Records from a dataset:
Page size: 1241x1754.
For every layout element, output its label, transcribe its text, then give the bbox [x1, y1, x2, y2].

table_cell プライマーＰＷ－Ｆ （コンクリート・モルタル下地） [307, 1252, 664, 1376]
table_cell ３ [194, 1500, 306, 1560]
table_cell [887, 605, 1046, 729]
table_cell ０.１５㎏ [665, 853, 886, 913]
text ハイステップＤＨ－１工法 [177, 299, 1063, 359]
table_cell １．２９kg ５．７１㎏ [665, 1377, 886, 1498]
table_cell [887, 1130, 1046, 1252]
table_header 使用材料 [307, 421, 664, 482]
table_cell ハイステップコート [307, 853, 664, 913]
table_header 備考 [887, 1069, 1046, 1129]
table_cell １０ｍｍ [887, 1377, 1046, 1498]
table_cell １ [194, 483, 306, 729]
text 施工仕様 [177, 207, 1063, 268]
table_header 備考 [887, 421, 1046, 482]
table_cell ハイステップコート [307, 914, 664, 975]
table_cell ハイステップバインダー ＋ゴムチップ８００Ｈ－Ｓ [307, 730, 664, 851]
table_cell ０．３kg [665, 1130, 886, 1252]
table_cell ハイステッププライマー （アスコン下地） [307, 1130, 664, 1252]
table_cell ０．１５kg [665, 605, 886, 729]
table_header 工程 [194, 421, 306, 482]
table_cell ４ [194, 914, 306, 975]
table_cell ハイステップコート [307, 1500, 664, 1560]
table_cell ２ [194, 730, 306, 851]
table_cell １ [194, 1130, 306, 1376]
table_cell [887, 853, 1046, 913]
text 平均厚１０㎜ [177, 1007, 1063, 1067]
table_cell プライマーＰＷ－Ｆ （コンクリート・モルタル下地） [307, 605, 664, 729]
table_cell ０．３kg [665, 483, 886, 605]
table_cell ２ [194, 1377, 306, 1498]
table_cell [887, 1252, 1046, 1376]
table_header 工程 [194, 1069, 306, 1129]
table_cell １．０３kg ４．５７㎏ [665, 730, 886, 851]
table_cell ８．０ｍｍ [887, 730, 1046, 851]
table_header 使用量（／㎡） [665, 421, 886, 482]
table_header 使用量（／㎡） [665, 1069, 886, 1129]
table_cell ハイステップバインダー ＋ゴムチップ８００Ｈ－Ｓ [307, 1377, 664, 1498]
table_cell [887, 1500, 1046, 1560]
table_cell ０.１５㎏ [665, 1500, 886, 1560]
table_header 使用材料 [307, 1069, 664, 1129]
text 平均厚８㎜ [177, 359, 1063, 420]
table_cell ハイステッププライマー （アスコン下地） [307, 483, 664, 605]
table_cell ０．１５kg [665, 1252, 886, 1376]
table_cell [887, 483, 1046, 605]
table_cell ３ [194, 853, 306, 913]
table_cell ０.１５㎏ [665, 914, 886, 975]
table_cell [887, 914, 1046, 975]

What is expected: Transcribe all of the data above, keeping each line exactly as it stands.

Answer to this exercise:
Page size: 1241x1754.
For every layout element, output its label, transcribe its text, then give the bbox [x1, y1, x2, y2].

table_cell プライマーＰＷ－Ｆ （コンクリート・モルタル下地） [307, 1252, 664, 1376]
table_cell ３ [194, 1500, 306, 1560]
table_cell [887, 605, 1046, 729]
table_cell ０.１５㎏ [665, 853, 886, 913]
text ハイステップＤＨ－１工法 [177, 299, 1063, 359]
table_cell １．２９kg ５．７１㎏ [665, 1377, 886, 1498]
table_cell [887, 1130, 1046, 1252]
table_header 使用材料 [307, 421, 664, 482]
table_cell ハイステップコート [307, 853, 664, 913]
table_header 備考 [887, 1069, 1046, 1129]
table_cell １０ｍｍ [887, 1377, 1046, 1498]
table_cell １ [194, 483, 306, 729]
text 施工仕様 [177, 207, 1063, 268]
table_header 備考 [887, 421, 1046, 482]
table_cell ハイステップコート [307, 914, 664, 975]
table_cell ハイステップバインダー ＋ゴムチップ８００Ｈ－Ｓ [307, 730, 664, 851]
table_cell ０．３kg [665, 1130, 886, 1252]
table_cell ハイステッププライマー （アスコン下地） [307, 1130, 664, 1252]
table_cell ０．１５kg [665, 605, 886, 729]
table_header 工程 [194, 421, 306, 482]
table_cell ４ [194, 914, 306, 975]
table_cell ハイステップコート [307, 1500, 664, 1560]
table_cell ２ [194, 730, 306, 851]
table_cell １ [194, 1130, 306, 1376]
table_cell [887, 853, 1046, 913]
text 平均厚１０㎜ [177, 1007, 1063, 1067]
table_cell プライマーＰＷ－Ｆ （コンクリート・モルタル下地） [307, 605, 664, 729]
table_cell ０．３kg [665, 483, 886, 605]
table_cell ２ [194, 1377, 306, 1498]
table_cell [887, 1252, 1046, 1376]
table_header 工程 [194, 1069, 306, 1129]
table_cell １．０３kg ４．５７㎏ [665, 730, 886, 851]
table_cell ８．０ｍｍ [887, 730, 1046, 851]
table_header 使用量（／㎡） [665, 421, 886, 482]
table_header 使用量（／㎡） [665, 1069, 886, 1129]
table_cell ハイステップバインダー ＋ゴムチップ８００Ｈ－Ｓ [307, 1377, 664, 1498]
table_cell [887, 1500, 1046, 1560]
table_cell ０.１５㎏ [665, 1500, 886, 1560]
table_header 使用材料 [307, 1069, 664, 1129]
text 平均厚８㎜ [177, 359, 1063, 420]
table_cell ハイステッププライマー （アスコン下地） [307, 483, 664, 605]
table_cell ０．１５kg [665, 1252, 886, 1376]
table_cell [887, 483, 1046, 605]
table_cell ３ [194, 853, 306, 913]
table_cell ０.１５㎏ [665, 914, 886, 975]
table_cell [887, 914, 1046, 975]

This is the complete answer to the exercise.